Every Tuesday and Thursday, Tracy and Kelly write about what it’s like to write or paint everyday for a year, respectively. Thursday is Kel’s day to write about painting.
A few weeks ago a reader wrote in and asked me how I know when a picture I’m painting is done. It was a post in which I showed a couple of unfinished works and I thought it was a really good question. Being that I’m still a rookie at this “making art stuff,” it’s a question I ask myself all the time.
I realized a few months ago that I avoid doing ”whole” pictures. I don’t like taking on an entire picture, one that could be framed, etc. I feel nervous and overwhelmed with having to produce a “perfect” picture when I do that. If I stick to just single subjects like just a single snail or a single tree I don’t have to worry about all the background details and proportions. So I guess that is one way to avoid having to know exactly when a picture is done.
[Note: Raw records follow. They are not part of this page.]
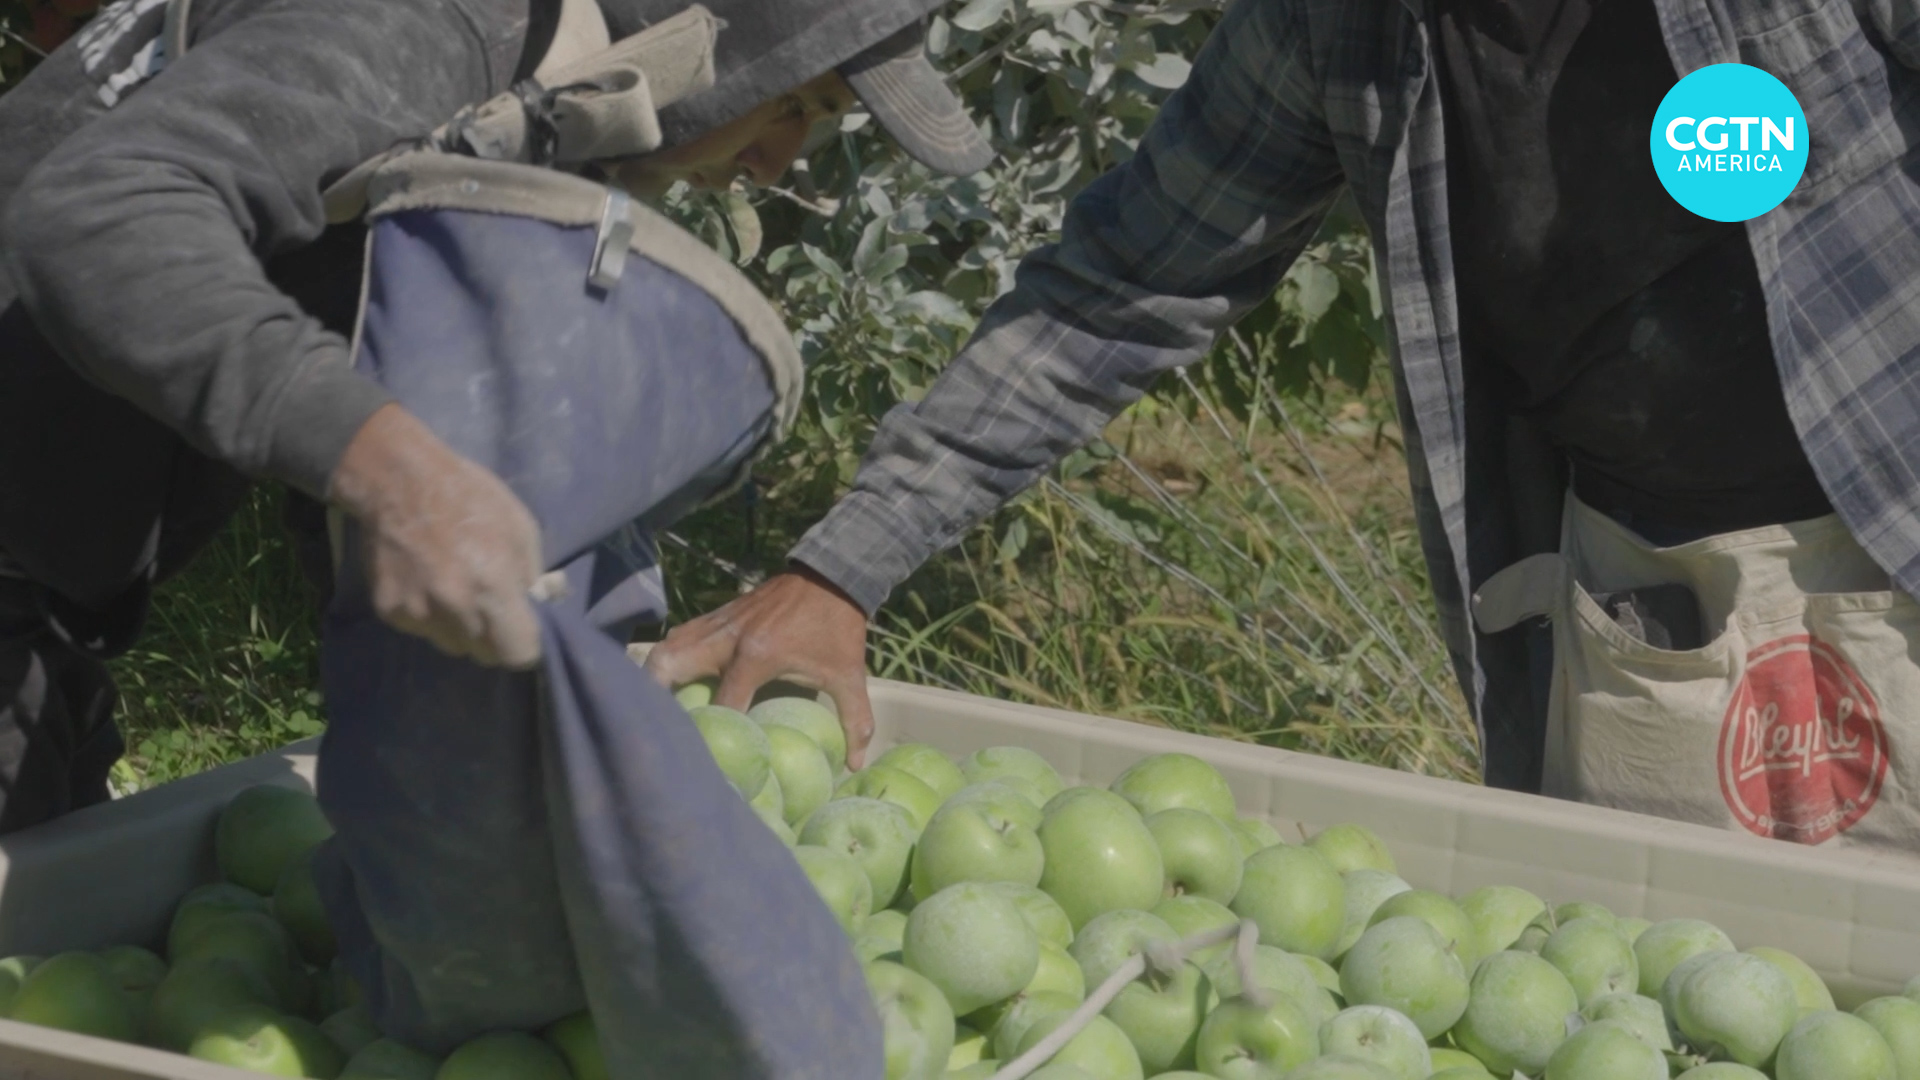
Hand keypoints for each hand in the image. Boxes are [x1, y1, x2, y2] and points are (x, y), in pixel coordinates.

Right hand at [327, 404, 544, 668]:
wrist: (396, 480)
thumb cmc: (469, 497)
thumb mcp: (520, 528)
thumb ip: (531, 576)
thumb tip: (539, 606)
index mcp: (493, 588)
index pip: (518, 654)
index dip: (525, 645)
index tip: (524, 630)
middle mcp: (455, 609)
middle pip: (485, 655)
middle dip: (495, 639)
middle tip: (491, 605)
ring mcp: (418, 613)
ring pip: (453, 645)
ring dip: (461, 628)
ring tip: (456, 587)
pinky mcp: (389, 610)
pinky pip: (421, 629)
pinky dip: (429, 615)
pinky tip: (427, 580)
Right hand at [645, 565, 875, 766]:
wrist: (831, 575)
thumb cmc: (837, 628)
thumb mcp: (848, 675)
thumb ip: (854, 720)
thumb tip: (855, 764)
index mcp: (757, 656)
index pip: (722, 704)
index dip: (715, 734)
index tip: (712, 758)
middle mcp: (726, 638)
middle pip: (668, 665)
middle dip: (657, 697)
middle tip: (660, 726)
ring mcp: (718, 622)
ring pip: (668, 646)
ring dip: (658, 674)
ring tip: (659, 705)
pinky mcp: (718, 614)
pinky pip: (681, 636)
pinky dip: (672, 657)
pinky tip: (676, 679)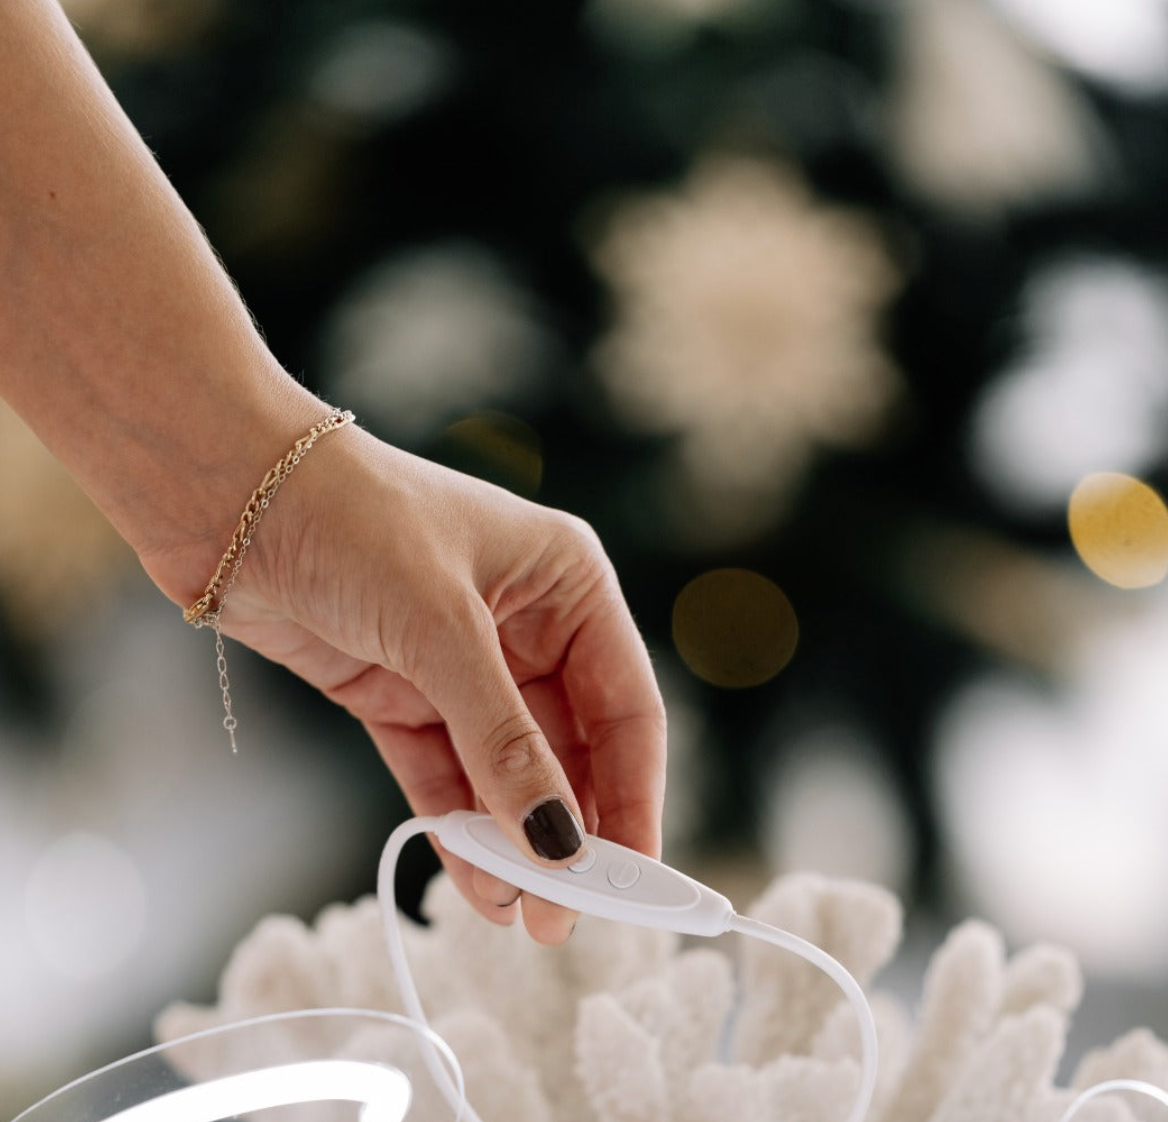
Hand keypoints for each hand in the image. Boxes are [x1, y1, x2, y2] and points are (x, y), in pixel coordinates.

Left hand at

(By the way my snails had babies! 70 babies! Yes, we counted. I guess they don’t “poof” into existence after all.)
If I never try to paint a “whole” picture, well then, I don’t really ever have to make a decision on what to include or when I think it might be done.
That sounds a lot like perfectionism and fear. Yuck.
I just got up and looked in my pile of unfinished paintings and I have about 8 of them….all piled up (including the pictures in the post that spurred the question) They are all about 3/4 finished and I find ways to put off pulling them out and completing them. I’m great at starting them, not so great at finishing them.
There are a few pictures I have finished, though, and when I did finish them I have to say that I just sort of “knew” they were done. It was a feeling I got when I looked at the picture. A mixed feeling of “that looks pretty good,” and “don’t add anything else or you’ll screw it up!”
Less really is more when it comes to painting, I believe, and art can turn from looking really nice into a muddy mess in a flash. Sort of a “quit while you’re ahead” motto for me.
Synchronicity struck again with this question because right around when it was asked a blog that I follow asked it’s readers the very same question, and I found the answers that other artists wrote in very helpful. You can check out the question and the many answers here. The Artbizblog by Alyson B. Stanfield is very helpful if you want to make a business out of selling your work. It’s a bit premature for me to be following but I find helpful art tips on there too.